• **YOUR ASSIGNMENT**
Every entry needs to be printed exactly, please.

• **DATASET EXCERPTS**
• • •
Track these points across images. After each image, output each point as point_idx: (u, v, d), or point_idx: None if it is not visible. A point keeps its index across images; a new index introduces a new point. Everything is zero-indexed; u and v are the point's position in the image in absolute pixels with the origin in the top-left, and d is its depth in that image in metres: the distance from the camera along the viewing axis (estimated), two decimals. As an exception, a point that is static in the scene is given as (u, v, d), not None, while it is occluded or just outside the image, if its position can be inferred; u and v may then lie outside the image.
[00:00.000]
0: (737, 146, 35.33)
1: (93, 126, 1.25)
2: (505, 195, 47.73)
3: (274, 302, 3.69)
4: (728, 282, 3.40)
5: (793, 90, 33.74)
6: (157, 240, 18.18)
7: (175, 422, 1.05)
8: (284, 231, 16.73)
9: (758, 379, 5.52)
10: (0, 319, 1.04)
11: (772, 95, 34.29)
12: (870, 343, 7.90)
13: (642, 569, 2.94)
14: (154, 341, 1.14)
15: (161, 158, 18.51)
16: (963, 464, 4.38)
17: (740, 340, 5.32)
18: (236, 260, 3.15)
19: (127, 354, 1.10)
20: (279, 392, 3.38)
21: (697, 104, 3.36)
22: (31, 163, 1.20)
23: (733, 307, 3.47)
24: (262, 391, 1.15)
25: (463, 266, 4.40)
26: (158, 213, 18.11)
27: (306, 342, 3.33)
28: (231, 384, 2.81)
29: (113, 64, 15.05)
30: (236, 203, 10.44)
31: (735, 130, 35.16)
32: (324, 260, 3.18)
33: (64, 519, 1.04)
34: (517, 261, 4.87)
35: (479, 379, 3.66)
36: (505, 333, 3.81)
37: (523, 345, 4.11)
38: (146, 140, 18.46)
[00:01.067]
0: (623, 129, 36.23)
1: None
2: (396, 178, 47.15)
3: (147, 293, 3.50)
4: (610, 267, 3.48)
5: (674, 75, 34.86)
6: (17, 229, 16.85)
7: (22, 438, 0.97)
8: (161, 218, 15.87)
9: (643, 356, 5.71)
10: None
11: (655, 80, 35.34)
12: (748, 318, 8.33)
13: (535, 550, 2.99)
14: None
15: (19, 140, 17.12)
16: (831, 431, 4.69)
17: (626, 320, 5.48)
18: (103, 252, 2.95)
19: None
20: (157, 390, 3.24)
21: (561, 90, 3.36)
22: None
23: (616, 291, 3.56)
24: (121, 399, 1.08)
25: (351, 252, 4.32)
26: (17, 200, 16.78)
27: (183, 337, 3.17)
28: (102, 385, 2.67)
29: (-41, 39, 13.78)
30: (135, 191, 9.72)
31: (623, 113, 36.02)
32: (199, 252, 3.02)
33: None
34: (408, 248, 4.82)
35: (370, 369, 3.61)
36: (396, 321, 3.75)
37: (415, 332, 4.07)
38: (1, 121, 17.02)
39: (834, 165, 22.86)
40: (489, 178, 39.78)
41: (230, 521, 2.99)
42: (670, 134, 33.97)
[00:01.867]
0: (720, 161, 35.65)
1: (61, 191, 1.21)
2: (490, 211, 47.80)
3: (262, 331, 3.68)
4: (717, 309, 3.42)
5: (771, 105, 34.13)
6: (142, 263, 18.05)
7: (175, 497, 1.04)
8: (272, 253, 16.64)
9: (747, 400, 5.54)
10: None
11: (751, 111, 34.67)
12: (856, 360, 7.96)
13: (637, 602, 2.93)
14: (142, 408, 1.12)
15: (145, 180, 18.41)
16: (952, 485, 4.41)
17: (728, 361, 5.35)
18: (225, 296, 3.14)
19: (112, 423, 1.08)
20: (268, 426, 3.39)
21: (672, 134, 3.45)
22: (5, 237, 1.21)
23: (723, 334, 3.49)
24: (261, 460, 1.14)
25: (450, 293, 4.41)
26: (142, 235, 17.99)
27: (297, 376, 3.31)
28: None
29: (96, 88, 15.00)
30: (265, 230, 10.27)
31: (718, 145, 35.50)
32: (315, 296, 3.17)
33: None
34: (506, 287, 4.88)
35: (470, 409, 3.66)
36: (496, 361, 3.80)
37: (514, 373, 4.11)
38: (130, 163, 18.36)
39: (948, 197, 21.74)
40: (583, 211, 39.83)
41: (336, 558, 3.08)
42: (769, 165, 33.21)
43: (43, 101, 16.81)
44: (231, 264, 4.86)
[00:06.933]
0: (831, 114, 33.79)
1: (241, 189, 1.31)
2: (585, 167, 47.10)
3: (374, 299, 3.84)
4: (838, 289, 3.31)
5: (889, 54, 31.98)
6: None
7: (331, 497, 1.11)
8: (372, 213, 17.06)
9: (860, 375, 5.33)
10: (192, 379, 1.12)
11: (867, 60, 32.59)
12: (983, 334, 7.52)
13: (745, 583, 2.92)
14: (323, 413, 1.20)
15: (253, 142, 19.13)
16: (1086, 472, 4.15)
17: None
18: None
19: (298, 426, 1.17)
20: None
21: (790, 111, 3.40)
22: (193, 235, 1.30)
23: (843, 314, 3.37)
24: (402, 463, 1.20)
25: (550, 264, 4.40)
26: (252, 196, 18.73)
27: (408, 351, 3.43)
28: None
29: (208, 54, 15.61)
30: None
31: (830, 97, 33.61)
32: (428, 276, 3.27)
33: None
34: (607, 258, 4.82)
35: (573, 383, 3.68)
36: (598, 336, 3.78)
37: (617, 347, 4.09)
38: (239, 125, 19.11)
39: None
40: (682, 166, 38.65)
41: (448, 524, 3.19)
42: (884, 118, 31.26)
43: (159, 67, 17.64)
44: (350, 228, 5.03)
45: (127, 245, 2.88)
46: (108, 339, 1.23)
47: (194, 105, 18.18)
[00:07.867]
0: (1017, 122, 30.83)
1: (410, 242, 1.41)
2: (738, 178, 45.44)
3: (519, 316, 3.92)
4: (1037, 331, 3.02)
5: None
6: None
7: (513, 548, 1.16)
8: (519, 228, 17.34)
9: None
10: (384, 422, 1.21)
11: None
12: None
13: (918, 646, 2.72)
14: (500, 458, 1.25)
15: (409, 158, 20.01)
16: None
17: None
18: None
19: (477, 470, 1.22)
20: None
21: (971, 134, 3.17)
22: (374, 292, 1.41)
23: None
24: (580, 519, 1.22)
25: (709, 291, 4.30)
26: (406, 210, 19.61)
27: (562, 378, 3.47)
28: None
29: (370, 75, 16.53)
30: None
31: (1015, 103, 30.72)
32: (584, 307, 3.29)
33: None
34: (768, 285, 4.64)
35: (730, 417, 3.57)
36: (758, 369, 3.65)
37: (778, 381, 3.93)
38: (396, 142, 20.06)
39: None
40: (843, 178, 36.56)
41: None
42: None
• • •
• **TASK ANSWER**
Track these points across images. After each image, output each point as point_idx: (u, v, d), or point_idx: None if it is not visible. A point keeps its index across images; a new index introduces a new point. Everything is zero-indexed; u and v are the point's position in the image in absolute pixels with the origin in the top-left, and d is its depth in that image in metres: the distance from the camera along the viewing axis (estimated), two decimals. As an exception, a point that is static in the scene is given as (u, v, d), not None, while it is occluded or just outside the image, if its position can be inferred; u and v may then lie outside the image.
[00:00.000]
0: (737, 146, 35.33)
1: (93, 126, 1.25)
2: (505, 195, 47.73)
3: (274, 302, 3.69)
4: (728, 282, 3.40)
5: (793, 90, 33.74)
6: (157, 240, 18.18)
7: (175, 422, 1.05)
8: (284, 231, 16.73)
9: (758, 379, 5.52)
10: (0, 319, 1.04)
11: (772, 95, 34.29)
12: (870, 343, 7.90)
13: (642, 569, 2.94)
14: (154, 341, 1.14)
15: (161, 158, 18.51)
16: (963, 464, 4.38)
17: (740, 340, 5.32)
18: (236, 260, 3.15)
19: (127, 354, 1.10)
20: (279, 392, 3.38)
21: (697, 104, 3.36)
22: (31, 163, 1.20)
23: (733, 307, 3.47)
24: (262, 391, 1.15)
25: (463, 266, 4.40)
26: (158, 213, 18.11)
27: (306, 342, 3.33)
28: (231, 384, 2.81)
29: (113, 64, 15.05)
30: (236, 203, 10.44)
31: (735, 130, 35.16)
32: (324, 260, 3.18)
33: (64, 519, 1.04)
34: (517, 261, 4.87)
35: (479, 379, 3.66)
36: (505, 333, 3.81)
37: (523, 345, 4.11)
38: (146, 140, 18.46)
[00:01.067]
0: (623, 129, 36.23)
1: None
2: (396, 178, 47.15)
3: (147, 293, 3.50)
4: (610, 267, 3.48)
5: (674, 75, 34.86)
6: (17, 229, 16.85)
7: (22, 438, 0.97)
8: (161, 218, 15.87)
9: (643, 356, 5.71)
10: None
11: (655, 80, 35.34)
12: (748, 318, 8.33)
13: (535, 550, 2.99)
14: None
15: (19, 140, 17.12)
16: (831, 431, 4.69)
17: (626, 320, 5.48)
18: (103, 252, 2.95)
19: None
20: (157, 390, 3.24)
21: (561, 90, 3.36)
22: None
23: (616, 291, 3.56)
24: (121, 399, 1.08)
25: (351, 252, 4.32)
26: (17, 200, 16.78)
27: (183, 337, 3.17)
28: (102, 385, 2.67)
29: (-41, 39, 13.78)
30: (135, 191, 9.72)
31: (623, 113, 36.02)
32: (199, 252, 3.02)
33: None
34: (408, 248, 4.82)
35: (370, 369, 3.61)
36: (396, 321, 3.75)
37: (415, 332, 4.07)
38: (1, 121, 17.02)
39: (834, 165, 22.86)
40: (489, 178, 39.78)
41: (230, 521, 2.99)
42: (670, 134, 33.97)
[00:01.867]
0: (720, 161, 35.65)
1: (61, 191, 1.21)
2: (490, 211, 47.80)
3: (262, 331, 3.68)
4: (717, 309, 3.42)
5: (771, 105, 34.13)
6: (142, 263, 18.05)
7: (175, 497, 1.04)
8: (272, 253, 16.64)
9: (747, 400, 5.54)
10: None
11: (751, 111, 34.67)
12: (856, 360, 7.96)
13: (637, 602, 2.93)
14: (142, 408, 1.12)
15: (145, 180, 18.41)
16: (952, 485, 4.41)
17: (728, 361, 5.35)
18: (225, 296, 3.14)
19: (112, 423, 1.08)
20: (268, 426, 3.39)
21: (672, 134, 3.45)
22: (5, 237, 1.21)
23: (723, 334, 3.49)
24: (261, 460, 1.14)
25: (450, 293, 4.41)
26: (142, 235, 17.99)
27: (297, 376, 3.31)
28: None
29: (96, 88, 15.00)
30: (265, 230, 10.27)
31: (718, 145, 35.50)
32: (315, 296, 3.17)
33: None
34: (506, 287, 4.88)
35: (470, 409, 3.66)
36: (496, 361, 3.80)
37: (514, 373, 4.11)
38: (130, 163, 18.36)
39: (948, 197, 21.74)
40: (583, 211, 39.83)
41: (336, 558, 3.08)
42: (769, 165, 33.21)
43: (43, 101, 16.81)
44: (231, 264, 4.86)
[00:06.933]
0: (831, 114, 33.79)
1: (241, 189, 1.31)
2: (585, 167, 47.10)
3: (374, 299, 3.84)
4: (838, 289, 3.31)
5: (889, 54, 31.98)
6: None
7: (331, 497, 1.11)
8: (372, 213, 17.06)
9: (860, 375, 5.33)
10: (192, 379, 1.12)
11: (867, 60, 32.59)
12: (983, 334, 7.52)
13: (745, 583, 2.92)
14: (323, 413, 1.20)
15: (253, 142, 19.13)
16: (1086, 472, 4.15)
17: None
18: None
19: (298, 426, 1.17)
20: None
21: (790, 111, 3.40)
22: (193, 235, 1.30)
23: (843, 314, 3.37)
24: (402, 463, 1.20)
25: (550, 264, 4.40)
26: (252, 196, 18.73)
27: (408, 351, 3.43)
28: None
29: (208, 54, 15.61)
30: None
31: (830, 97, 33.61)
32: (428, 276, 3.27)
33: None
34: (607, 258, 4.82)
35: (573, 383, 3.68)
36: (598, 336, 3.78)
37: (617, 347, 4.09)
38: (239, 125, 19.11)
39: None
40: (682, 166, 38.65)
41: (448, 524, 3.19)
42: (884, 118, 31.26)
43: (159, 67, 17.64)
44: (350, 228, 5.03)
45: (127, 245, 2.88)
46: (108, 339, 1.23)
47: (194, 105, 18.18)
[00:07.867]
0: (1017, 122, 30.83)
1: (410, 242, 1.41)
2: (738, 178, 45.44)
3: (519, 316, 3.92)
4: (1037, 331, 3.02)
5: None
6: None
7: (513, 548, 1.16)
8: (519, 228, 17.34)
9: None
10: (384, 422, 1.21)
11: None
12: None
13: (918, 646, 2.72)
14: (500, 458, 1.25)
15: (409, 158, 20.01)
16: None
17: None
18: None
19: (477, 470, 1.22)
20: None
21: (971, 134, 3.17)
22: (374, 292, 1.41)
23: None
24: (580, 519, 1.22)
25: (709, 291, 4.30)
26: (406, 210, 19.61)
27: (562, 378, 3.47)
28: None
29: (370, 75, 16.53)
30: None
31: (1015, 103, 30.72)
32: (584, 307, 3.29)
33: None
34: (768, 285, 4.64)
35: (730, 417, 3.57)
36: (758, 369, 3.65)
37: (778, 381, 3.93)
38: (396, 142, 20.06)
39: None
40: (843, 178, 36.56)
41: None
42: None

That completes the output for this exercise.